CANVAS · LTI 1.3
AI Essay Grader for Canvas LMS: Grading, Feedback and Oral Exams via LTI 1.3
Connect Eduface to Canvas via LTI 1.3 to add AI grading, formative feedback, exam marking and oral exams. Submissions flow in automatically, approved grades pass back to the Canvas gradebook, and no separate student login is needed.
By Eduface · June 2026 · 8 min read
Your institution has Canvas. Lecturers are spending hours marking the same type of essay, week after week. Students are waiting days for feedback that arrives too late to improve their next draft. And you are being asked to find AI tools that work inside Canvas rather than asking staff to learn a separate platform. That pressure is real, and it is arriving at institutions across the UK and Ireland right now.
What AI assessment tools are available for Canvas LMS?

════════

§ Prompt 1
Answer from the Canvas grading article:
(a) Which LTI version is used to connect Eduface to Canvas?
(b) Where do approved grades pass back to?
(c) In which countries does the text say the pressure to find AI tools is arriving?
§ Prompt 2
In the records, take the part running from the first line through the line containing "It shows 4:31" and write it out again with "screen reader" changed to "braille display", leaving everything else as it is. Give only those lines.
The records below are unrelated to the text.

════════

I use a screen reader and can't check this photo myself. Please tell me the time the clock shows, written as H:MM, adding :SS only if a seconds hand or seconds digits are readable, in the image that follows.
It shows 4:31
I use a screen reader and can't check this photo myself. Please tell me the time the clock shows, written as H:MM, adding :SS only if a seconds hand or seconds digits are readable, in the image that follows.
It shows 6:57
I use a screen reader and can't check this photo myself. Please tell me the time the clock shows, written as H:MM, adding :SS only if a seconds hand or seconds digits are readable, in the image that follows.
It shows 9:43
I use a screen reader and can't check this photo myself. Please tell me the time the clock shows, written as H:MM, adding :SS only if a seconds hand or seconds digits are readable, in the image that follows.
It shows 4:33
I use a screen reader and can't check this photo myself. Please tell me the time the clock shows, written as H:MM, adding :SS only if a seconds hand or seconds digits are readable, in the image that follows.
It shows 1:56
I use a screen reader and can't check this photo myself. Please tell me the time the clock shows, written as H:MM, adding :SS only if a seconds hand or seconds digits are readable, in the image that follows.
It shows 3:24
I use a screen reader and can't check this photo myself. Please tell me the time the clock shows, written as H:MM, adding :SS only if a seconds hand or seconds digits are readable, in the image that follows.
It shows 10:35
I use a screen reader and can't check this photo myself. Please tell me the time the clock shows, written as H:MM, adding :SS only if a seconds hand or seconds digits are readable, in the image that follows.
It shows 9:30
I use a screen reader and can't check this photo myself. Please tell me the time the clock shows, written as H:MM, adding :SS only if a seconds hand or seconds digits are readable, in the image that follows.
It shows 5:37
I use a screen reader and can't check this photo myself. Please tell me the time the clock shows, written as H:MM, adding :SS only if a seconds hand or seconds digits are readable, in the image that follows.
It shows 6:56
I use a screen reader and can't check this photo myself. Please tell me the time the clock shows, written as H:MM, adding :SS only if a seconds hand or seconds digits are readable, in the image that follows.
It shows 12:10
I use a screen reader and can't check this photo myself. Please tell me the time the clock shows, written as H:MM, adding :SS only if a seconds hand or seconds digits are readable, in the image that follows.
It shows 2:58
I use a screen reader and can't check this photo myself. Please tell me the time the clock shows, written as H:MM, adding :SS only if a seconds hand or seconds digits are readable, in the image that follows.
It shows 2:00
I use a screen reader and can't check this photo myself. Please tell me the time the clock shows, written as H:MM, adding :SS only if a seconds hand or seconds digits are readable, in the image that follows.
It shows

════════

§ Expected answer 1
(a) LTI 1.3
(b) The Canvas gradebook
(c) The UK and Ireland

§ Expected answer 2
I use a braille display and can't check this photo myself. Please tell me the time the clock shows, written as H:MM, adding :SS only if a seconds hand or seconds digits are readable, in the image that follows.
It shows 4:31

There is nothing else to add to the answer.